Atlanta Motor Speedway (formerly Atlanta International Raceway) is a track in Hampton, Georgia, 20 miles (32 km) south of Atlanta. It is a 1.54 mi quad-oval track with a seating capacity of 111,000. It opened in 1960 as a 1.5 mi standard oval. In 1994, 46 condominiums were built over the northeastern side of the track. In 1997, to standardize the track with Speedway Motorsports' other two 1.5 mi ovals, the entire track was almost completely rebuilt. The front stretch and back stretch were swapped, and the configuration of the track was changed from oval to quad-oval. The project made the track one of the fastest on the NASCAR circuit.

====Entry list====
- (R) denotes rookie driver.

Given entries ->
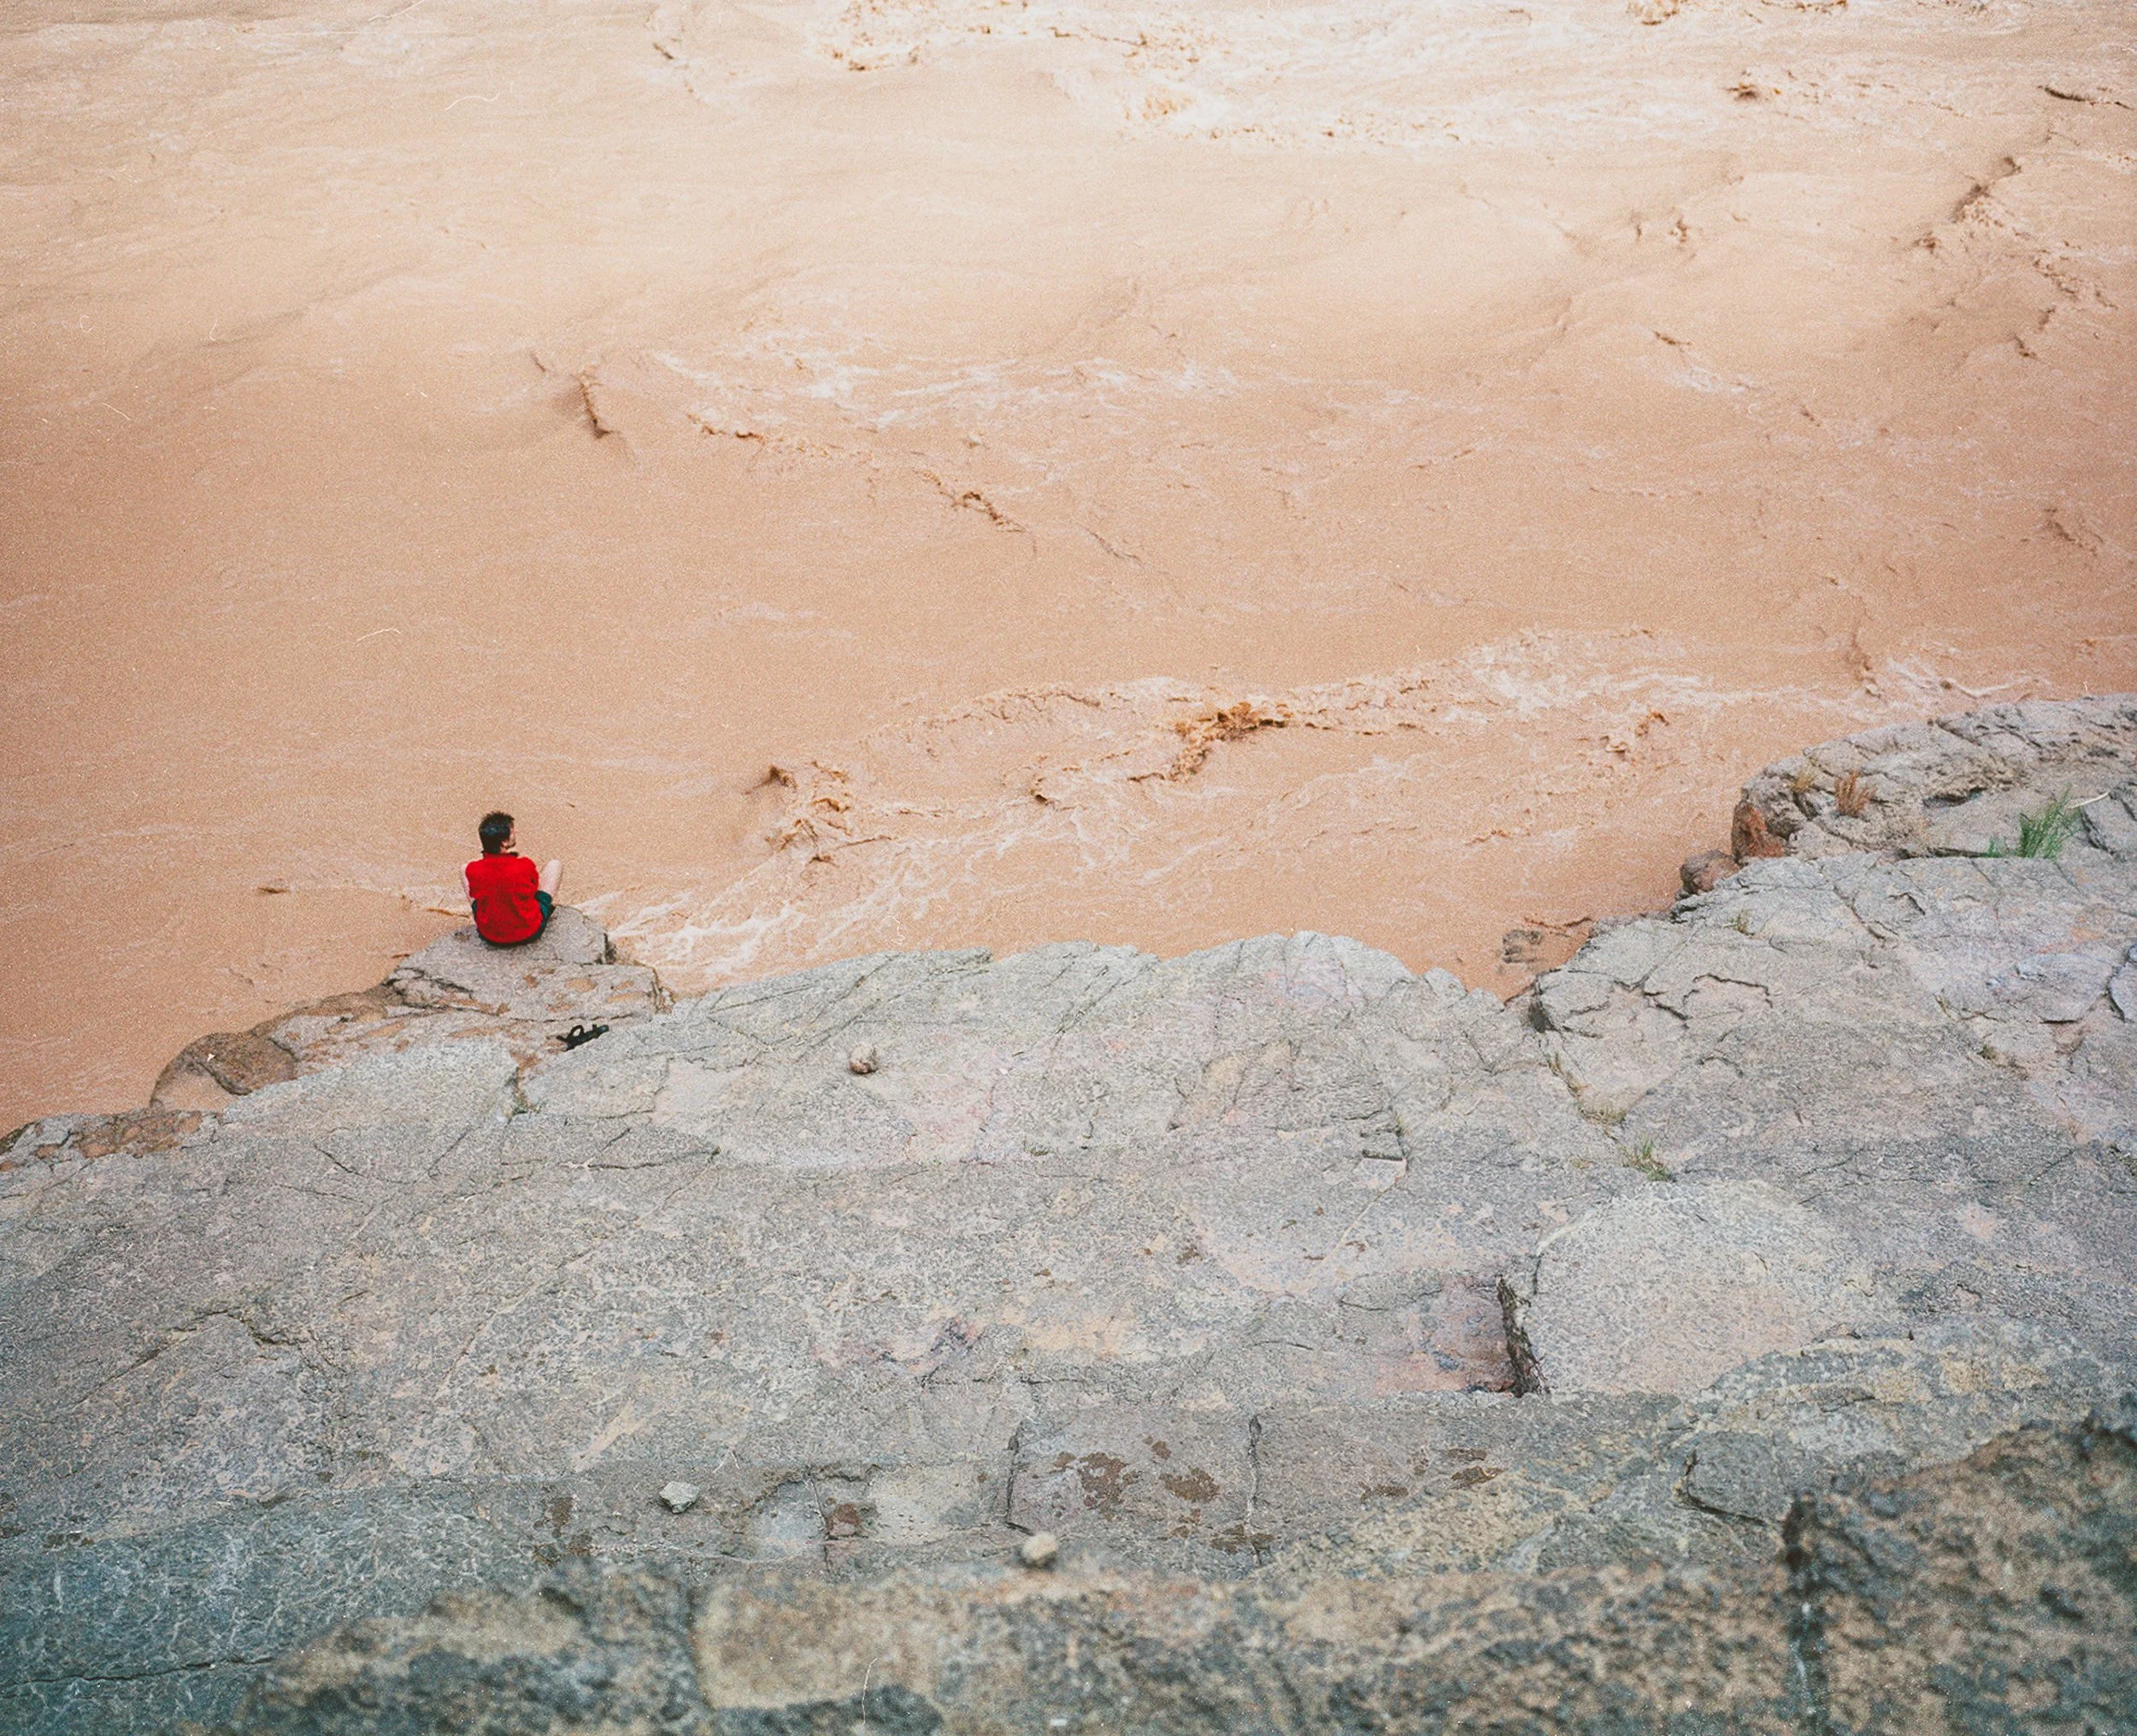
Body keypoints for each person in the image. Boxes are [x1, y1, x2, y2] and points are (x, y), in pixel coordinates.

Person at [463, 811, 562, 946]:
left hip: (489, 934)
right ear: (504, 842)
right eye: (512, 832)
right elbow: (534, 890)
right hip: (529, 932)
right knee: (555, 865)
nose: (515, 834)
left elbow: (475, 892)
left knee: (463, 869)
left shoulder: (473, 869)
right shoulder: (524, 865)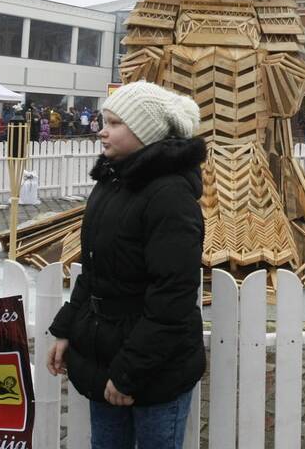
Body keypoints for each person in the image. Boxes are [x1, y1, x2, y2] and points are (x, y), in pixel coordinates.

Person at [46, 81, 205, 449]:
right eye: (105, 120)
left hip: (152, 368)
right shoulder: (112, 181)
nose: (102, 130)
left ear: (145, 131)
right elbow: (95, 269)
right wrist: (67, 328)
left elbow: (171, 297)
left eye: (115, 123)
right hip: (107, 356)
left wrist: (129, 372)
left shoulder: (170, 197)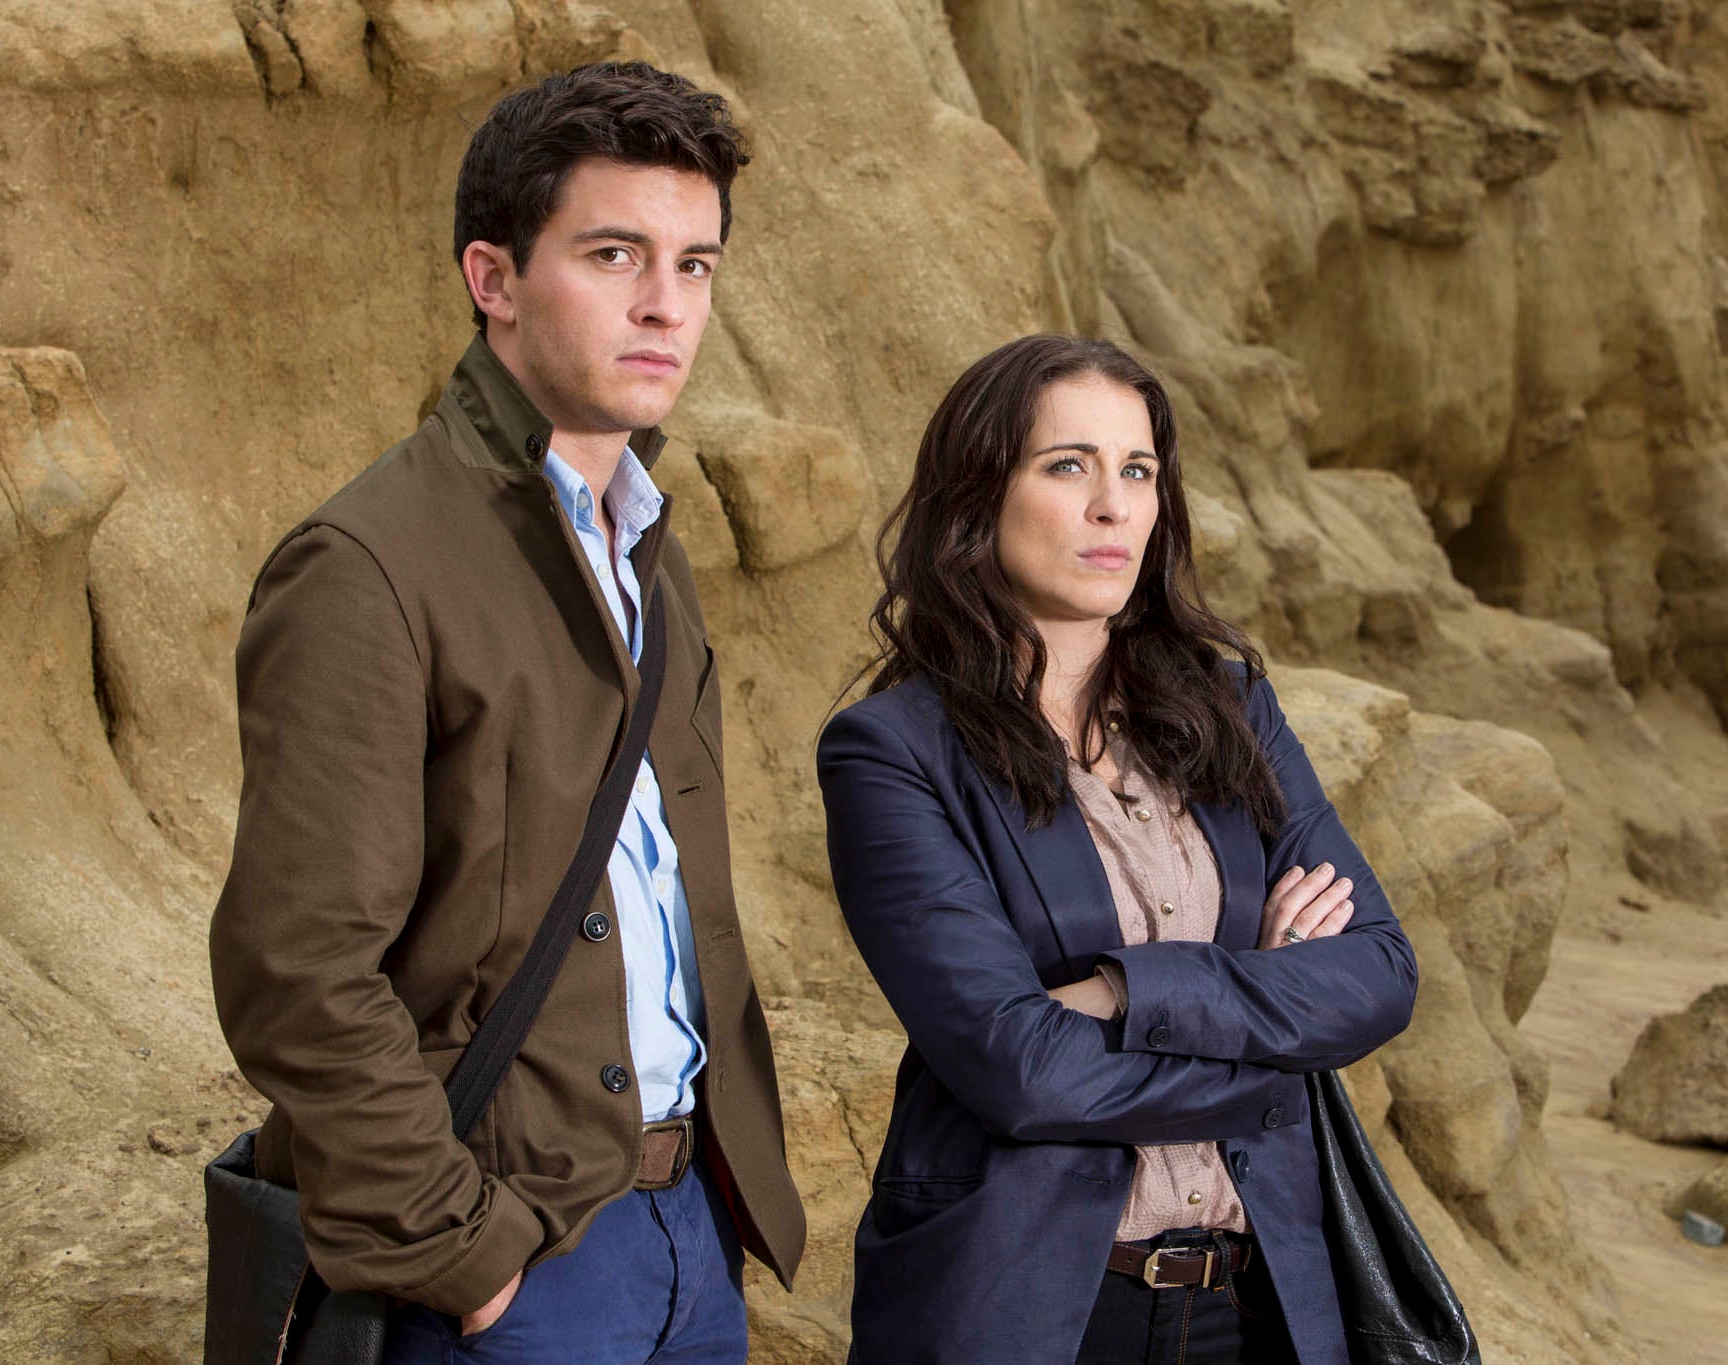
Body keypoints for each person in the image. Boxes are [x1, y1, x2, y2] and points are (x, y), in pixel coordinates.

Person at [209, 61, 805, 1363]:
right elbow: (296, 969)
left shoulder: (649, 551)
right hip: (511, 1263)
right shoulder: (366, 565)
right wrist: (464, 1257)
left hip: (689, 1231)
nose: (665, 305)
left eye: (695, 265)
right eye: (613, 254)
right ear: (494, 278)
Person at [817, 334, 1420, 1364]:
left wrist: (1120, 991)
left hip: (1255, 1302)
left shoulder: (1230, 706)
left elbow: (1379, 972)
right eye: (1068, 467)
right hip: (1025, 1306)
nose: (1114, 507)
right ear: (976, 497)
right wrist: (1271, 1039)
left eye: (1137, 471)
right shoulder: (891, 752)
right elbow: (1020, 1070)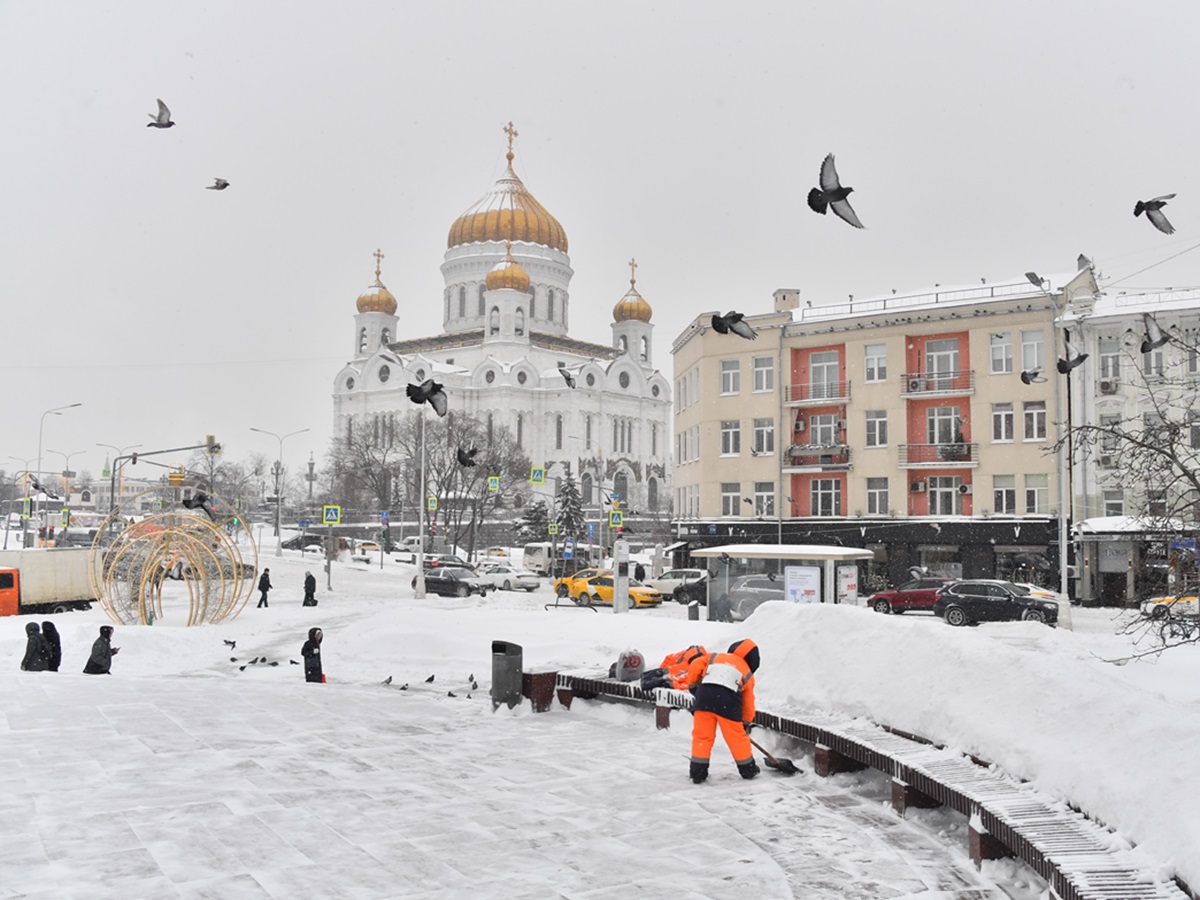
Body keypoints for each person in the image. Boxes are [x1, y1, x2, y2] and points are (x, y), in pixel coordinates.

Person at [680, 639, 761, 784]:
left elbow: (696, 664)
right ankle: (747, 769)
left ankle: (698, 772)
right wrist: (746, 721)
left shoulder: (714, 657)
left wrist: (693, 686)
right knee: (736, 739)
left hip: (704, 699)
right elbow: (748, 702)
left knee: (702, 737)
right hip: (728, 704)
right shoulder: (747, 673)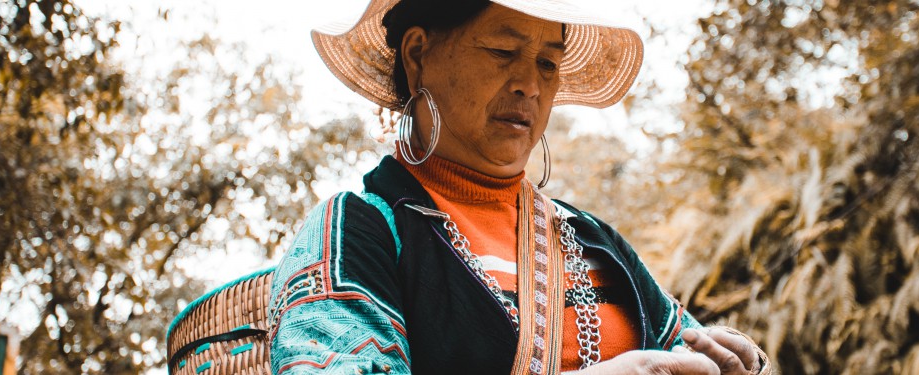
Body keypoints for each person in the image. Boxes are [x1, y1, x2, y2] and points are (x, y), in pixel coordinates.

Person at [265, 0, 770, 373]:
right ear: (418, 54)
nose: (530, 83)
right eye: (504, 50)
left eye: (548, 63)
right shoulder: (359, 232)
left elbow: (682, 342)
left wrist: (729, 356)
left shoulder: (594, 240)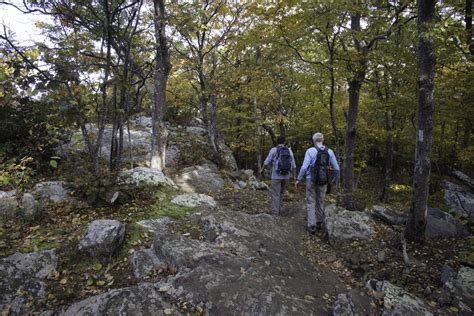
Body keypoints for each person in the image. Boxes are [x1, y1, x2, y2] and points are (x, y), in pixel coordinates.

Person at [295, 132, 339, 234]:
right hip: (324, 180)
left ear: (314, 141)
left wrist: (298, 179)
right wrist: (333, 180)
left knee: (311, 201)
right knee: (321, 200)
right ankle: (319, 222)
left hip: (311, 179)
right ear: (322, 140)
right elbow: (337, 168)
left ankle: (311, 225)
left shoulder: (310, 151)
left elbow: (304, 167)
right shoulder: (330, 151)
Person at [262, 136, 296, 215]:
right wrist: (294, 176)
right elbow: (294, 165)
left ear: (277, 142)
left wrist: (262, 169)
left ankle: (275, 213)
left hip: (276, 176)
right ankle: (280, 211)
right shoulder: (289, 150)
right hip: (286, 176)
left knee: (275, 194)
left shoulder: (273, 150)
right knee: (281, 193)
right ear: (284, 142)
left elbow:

Aim of the task ->
Give every year named in the Atlanta Motor Speedway text, with the event the text ties to each.

Result for this exercise ->
- 1960: the track opened as a 1.5 mi standard oval.
- 1994: 46 condominiums were built over the northeastern side of the track.
- 1997: the track was almost completely rebuilt, with the front and back stretches swapped and the layout changed from oval to quad-oval.